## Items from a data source

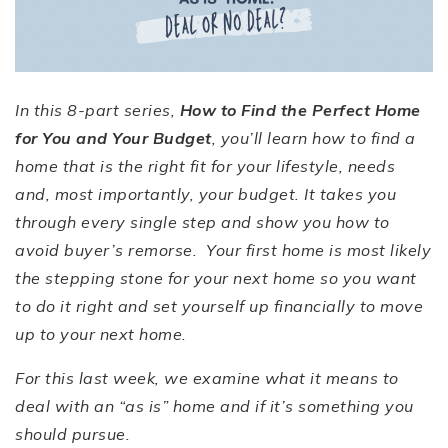
In this 8-part series,
How to Find the Perfect Home
for You and Your Budget
, you
’
ll learn how to find a
home that is the right fit for your lifestyle, needs
and, most importantly, your budget. It takes you
through every single step and show you how to
avoid buyer
’
s remorse. Your first home is most likely
the stepping stone for your next home so you want
to do it right and set yourself up financially to move
up to your next home.
For this last week, we examine what it means to
deal with an
“
as is
”
home and if it
’
s something you
should pursue.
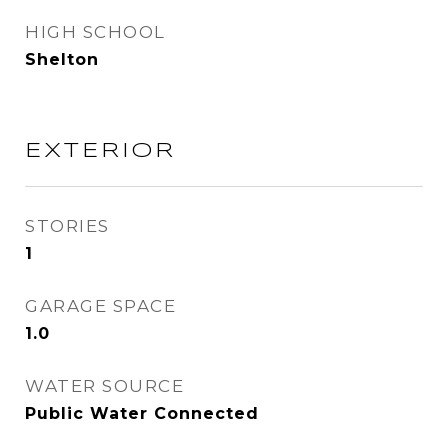
HIGH SCHOOL
Shelton
EXTERIOR
STORIES
1
GARAGE SPACE
1.0
WATER SOURCE
Public Water Connected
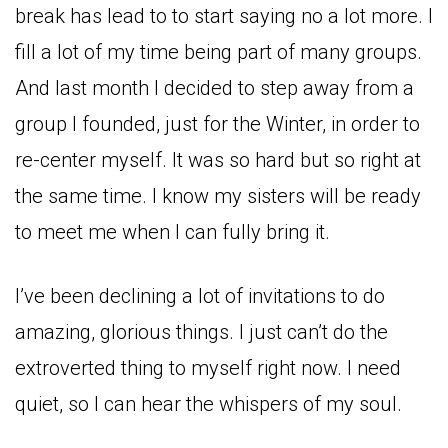
break has lead to to start saying no a lot more. I
fill a lot of my time being part of many groups.
And last month I decided to step away from a
group I founded, just for the Winter, in order to
re-center myself. It was so hard but so right at
the same time. I know my sisters will be ready
to meet me when I can fully bring it.
I’ve been declining a lot of invitations to do
amazing, glorious things. I just can’t do the
extroverted thing to myself right now. I need
quiet, so I can hear the whispers of my soul.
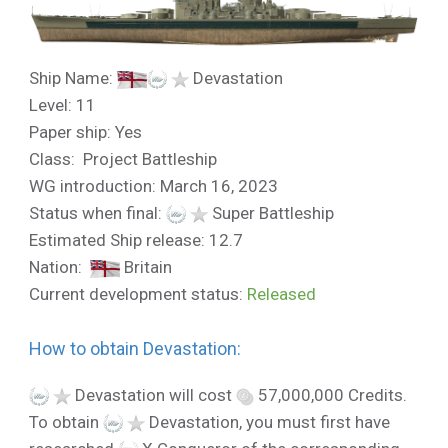
Ship Name:
Devastation
Level: 11
Paper ship: Yes
Class: Project Battleship
WG introduction: March 16, 2023
Status when final:
Super Battleship
Estimated Ship release: 12.7
Nation:
Britain
Current development status:
Released
How to obtain Devastation:
Devastation will cost
57,000,000 Credits.
To obtain
Devastation, you must first have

## WHAT NEEDS TO BE DONE
Output every record above word for word, omitting any pictures they contain.

## WRITTEN RESPONSE
In this 8-part series,
How to Find the Perfect Home
for You and Your Budget
, you
’
ll learn how to find a
home that is the right fit for your lifestyle, needs
and, most importantly, your budget. It takes you
through every single step and show you how to
avoid buyer
’
s remorse. Your first home is most likely
the stepping stone for your next home so you want
to do it right and set yourself up financially to move
up to your next home.
For this last week, we examine what it means to
deal with an
“
as is
”
home and if it
’
s something you
should pursue.
HIGH SCHOOL
Shelton
EXTERIOR
STORIES
1
GARAGE SPACE
1.0
WATER SOURCE
Public Water Connected
break has lead to to start saying no a lot more. I
fill a lot of my time being part of many groups.
And last month I decided to step away from a
group I founded, just for the Winter, in order to
re-center myself. It was so hard but so right at
the same time. I know my sisters will be ready
to meet me when I can fully bring it.
I’ve been declining a lot of invitations to do
amazing, glorious things. I just can’t do the
extroverted thing to myself right now. I need
quiet, so I can hear the whispers of my soul.
Ship Name:
Devastation
Level: 11
Paper ship: Yes
Class: Project Battleship
WG introduction: March 16, 2023
Status when final:
Super Battleship
Estimated Ship release: 12.7
Nation:
Britain
Current development status:
Released
How to obtain Devastation:
Devastation will cost
57,000,000 Credits.
To obtain
Devastation, you must first have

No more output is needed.